**What to work on**.
Please write out the text of each item below again, substituting "Niki" for every "Nicky" and keeping everything else unchanged. Leave the pictures out.

**Data listing**.
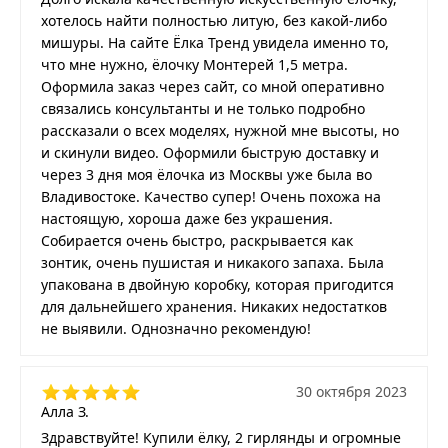
хотелось найти полностью литую, без какой-либо
мишуры. На сайте Ёлка Тренд увидела именно то,
что мне нужно, ёлочку Монтерей 1,5 метра.
Оформила заказ через сайт, со мной оперативно
связались консультанты и не только подробно
рассказали о всех моделях, нужной мне высоты, но
и скинули видео. Оформили быструю доставку и
через 3 дня моя ёлочка из Москвы уже была во
Владивостоке. Качество супер! Очень похожа на
настоящую, хороша даже без украшения.
Собирается очень быстро, раскрывается как
зонтик, очень пушистая и никакого запаха. Была
упакована в двойную коробку, которая пригодится
для дальнейшего хранения. Никаких недостатков
не выявили. Однозначно рекомендую!
30 октября 2023
Алла З.
Здравствуйте! Купили ёлку, 2 гирлянды и огромные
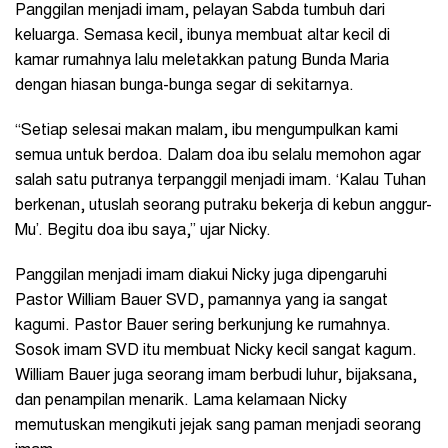
Panggilan menjadi imam, pelayan Sabda tumbuh dari
keluarga. Semasa kecil, ibunya membuat altar kecil di
kamar rumahnya lalu meletakkan patung Bunda Maria
dengan hiasan bunga-bunga segar di sekitarnya.
“Setiap selesai makan malam, ibu mengumpulkan kami
semua untuk berdoa. Dalam doa ibu selalu memohon agar
salah satu putranya terpanggil menjadi imam. ‘Kalau Tuhan
berkenan, utuslah seorang putraku bekerja di kebun anggur-
Mu’. Begitu doa ibu saya,” ujar Nicky.
Panggilan menjadi imam diakui Nicky juga dipengaruhi
Pastor William Bauer SVD, pamannya yang ia sangat
kagumi. Pastor Bauer sering berkunjung ke rumahnya.
Sosok imam SVD itu membuat Nicky kecil sangat kagum.
William Bauer juga seorang imam berbudi luhur, bijaksana,
dan penampilan menarik. Lama kelamaan Nicky
memutuskan mengikuti jejak sang paman menjadi seorang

**Solution to the problem**.
хотелось найти полностью литую, без какой-либо
мишуры. На сайте Ёлка Тренд увидела именно то,
что мне нужно, ёлочку Монтерей 1,5 метра.
Оформила заказ через сайт, со мной оперативно
связались консультанты и не только подробно
рассказали о всех моделях, нужной мне высоты, но
и скинули видео. Оформили быструю доставку и
через 3 дня моя ёлочка из Москвы уже была во
Владивостоке. Качество супер! Очень похожа на
настоящую, хороша даже без украшения.
Собирается очень быстро, раскрывается как
зонтик, очень пушистая и никакого запаха. Была
упакована в двойную коробку, которая пригодится
для дальнейшего хранения. Никаких недостатков
не выявили. Однозначно рекомендую!
30 октября 2023
Алла З.
Здравствуйте! Купили ёлку, 2 гирлянды и огромные
Panggilan menjadi imam, pelayan Sabda tumbuh dari
keluarga. Semasa kecil, ibunya membuat altar kecil di
kamar rumahnya lalu meletakkan patung Bunda Maria
dengan hiasan bunga-bunga segar di sekitarnya.
“Setiap selesai makan malam, ibu mengumpulkan kami
semua untuk berdoa. Dalam doa ibu selalu memohon agar
salah satu putranya terpanggil menjadi imam. ‘Kalau Tuhan
berkenan, utuslah seorang putraku bekerja di kebun anggur-
Mu’. Begitu doa ibu saya,” ujar Niki.
Panggilan menjadi imam diakui Niki juga dipengaruhi
Pastor William Bauer SVD, pamannya yang ia sangat
kagumi. Pastor Bauer sering berkunjung ke rumahnya.
Sosok imam SVD itu membuat Niki kecil sangat kagum.
William Bauer juga seorang imam berbudi luhur, bijaksana,
dan penampilan menarik. Lama kelamaan Niki
memutuskan mengikuti jejak sang paman menjadi seorang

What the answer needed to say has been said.